Please tell us a little bit about yourself
I am a nurse-midwife and a lecturer in the Department of Nursing, School of Medicine at Uganda Christian University (UCU). I am a wife, mother, and a leader in my church. My nursing career started in 1992 after obtaining a Diploma in Midwifery from Mulago School of Nursing and Midwifery.
What inspired you to become a nurse?
I always desired to help the sick. Despite growing up and studying in a rural setting, nothing was going to come between me and that dream. When I was in primary five, my siblings and I went with our father to the county health facility for immunization. I recall seeing the nurses who immunized us dressed in pink. I liked the way they were smart and cared for people. From that moment, I knew I wanted to be like them when I grew up.
I was not able to join the nursing school after senior four but I later got an opportunity to join Mulago School of Nursing and Midwifery after passing public service interviews. It’s been a wonderful journey since. I worked at Mulago National Referral and Teaching Hospital in different maternity units—majorly antenatal, labour, postnatal, and gynecology wards.
What has your most memorable moment as a nurse been?
In 1997, I was working in the casualty unit at Mulago Hospital. There was political instability in the country. I can never forget that experience of receiving casualties with lost limbs, shuttered skulls, and abdomens. My work involved arresting bleeding, putting up intravenous fluids, cleaning the patients, and wheeling them to X-ray units or to the theatre, and administering prescribed drugs. The wounded were many yet the rooms at the casualty ward were few. Some of the patients had to lie on the floor. The in charge had to mobilize beds from other wards. It was a difficult time but with teamwork, from the entire healthcare and support staff in the accident and emergency department, we went through it.
What are some of the challenges that nurses and midwives face in Uganda?
The greatest challenge is limited resources ranging from human to space to equipment. The number of health workers in public health institutions has remained low despite the fact that a larger part of the population seeks treatment from these facilities. The International Council of Nurses and World Health Organization recommend a ratio of 1:3 patients in emergency units; 1:2 in intensive care units; and 1:8 in other wards. But according to statistics in Uganda, the current ratio of nurse to patient is about 1:1884. With so many patients and few nurses, the workload becomes overwhelming. This can lead to stress and burnout. As such, some nurses become irritable and their performance is affected.

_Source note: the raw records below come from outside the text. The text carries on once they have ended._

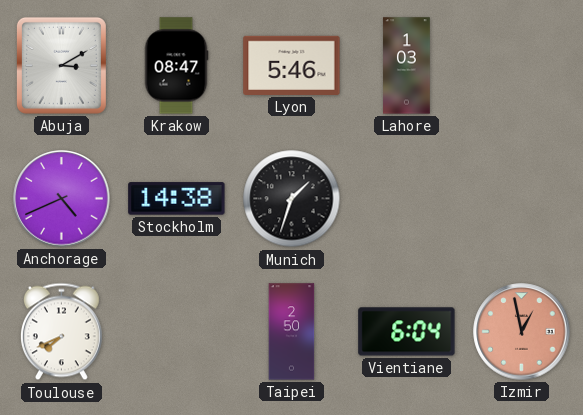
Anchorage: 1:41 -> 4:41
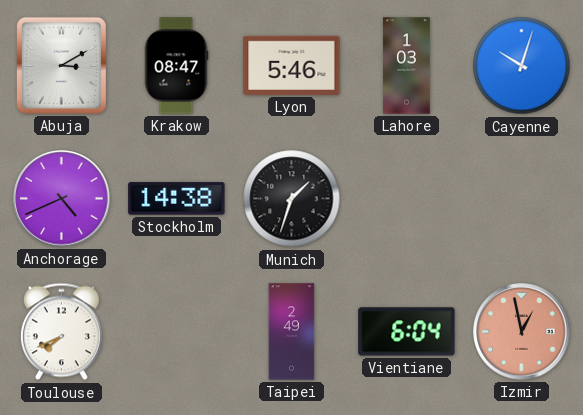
Cayenne: none -> 10:03
Taipei: 2:50 -> 2:49
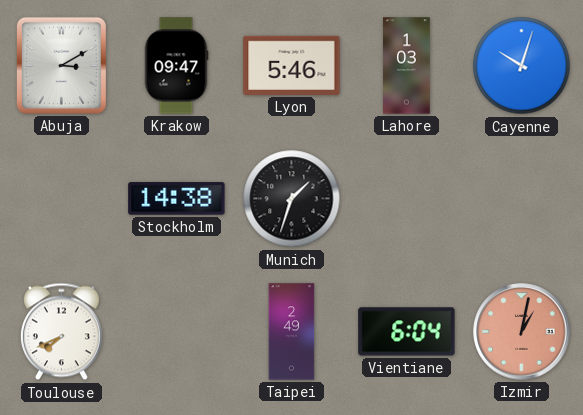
Krakow: 08:47 -> 09:47
Anchorage: 4:41 -> none
Izmir: 12:58 -> 1:02
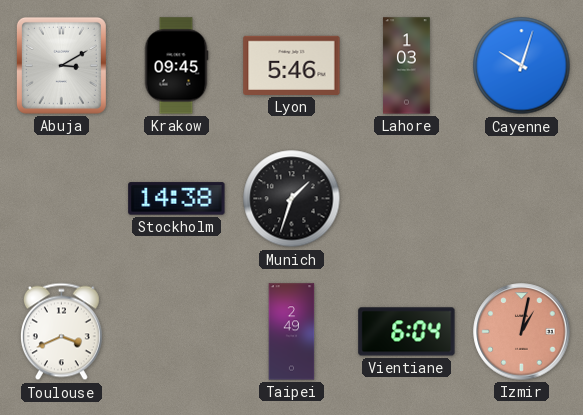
Krakow: 09:47 -> 09:45
Toulouse: 7:41 -> 3:41
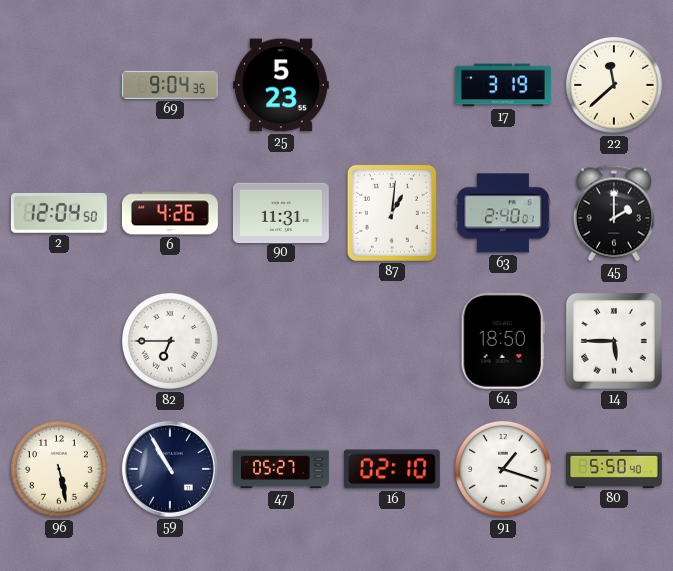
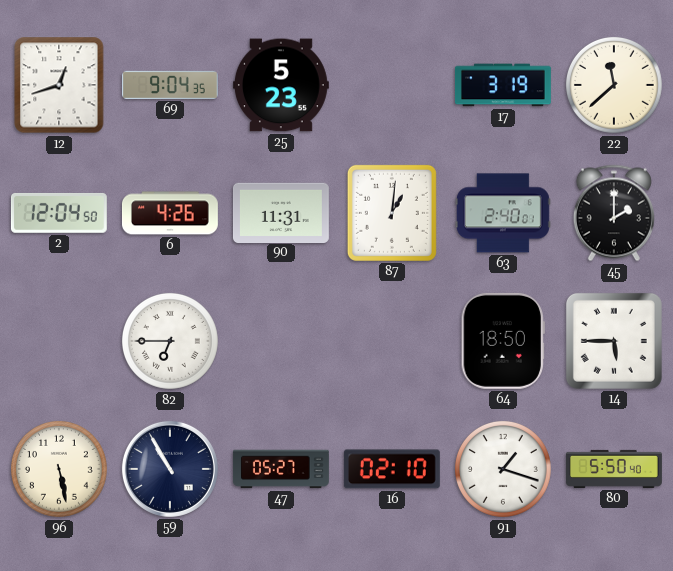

Many health facilities in the country lack even the basic resources like thermometers, gloves, drugs including fluids to resuscitate a patient, and blood pressure machines. In some health facilities where these tools exist, they may be non-functional. Many health facilities do not have the means to transfer a patient to another health facility. All this compromises the nurses’ work. It affects our patients especially those who seek care from public health facilities where services are expected to be free and instead, we ask them to dig into their pockets to buy medical supplies or pay for fuel to transport the patient. Unfortunately, nurses are always blamed because we are forced to explain these issues to patients who sometimes do not believe us. It is quite demoralizing and challenging.
How can we advance nurse and midwife leadership in the clinical setting as well as in policy making?
Clinical leadership is the process that one engages in to influence innovations and improvements at the point of care by using organizational procedures and individual care practices for quality and safe outcomes. As nurses, we ought to focus on this kind of leadership if we are to achieve the recognition that we desire. It is also important for nurses and midwives to be deliberate about advancing their careers—to continuously obtain the required knowledge, skills, and abilities that will enable them to implement improvements at the point of care.
There is a need to adopt new approaches to higher education, such as “Work-Based Learning.” It is an effective model that promotes inter-professional learning, teamwork, and improved nursing and healthcare outcomes.
Nurses and midwives ought to acquire management skills and use evidence-based practice for problem solving. The ones leading units and programs at all levels of the care continuum should get leadership training to enable them to coordinate and execute their roles more efficiently. Lastly, nurses and midwives in leadership positions must develop a succession plan. Each nurse and midwife leader should mentor a successor.
It is the International Year of the Nurse and the Midwife. How can we, as a global community, better support nurses and midwives?
By advocating for representation at all policy making levels. For example, the parliament of Uganda has a parliamentary health committee but no nurse sits on it to articulate nurses’ and midwives’ issues.
We can collectively push for the approval and implementation of key statutory documents such as the Uganda Nurses and Midwives Council Act and the scope of practice that guide the advancement of the nursing and midwifery professions.
Ugandan health professionals need to embrace the uptake and implementation of the scheme of service for nurses and midwives. The scheme was approved but it has not been effectively disseminated among nurses and midwives and their leaders at the different levels in order to be fully operationalized.
Lastly, nurses and midwives must have continuous professional development to enable them to meet the demands of changing disease burdens and effectively incorporate technology in the provision of quality health care services. Eligible nurses and midwives should be given a chance to take up high level positions in nursing leadership without delay, if they fall vacant, to ensure continuity.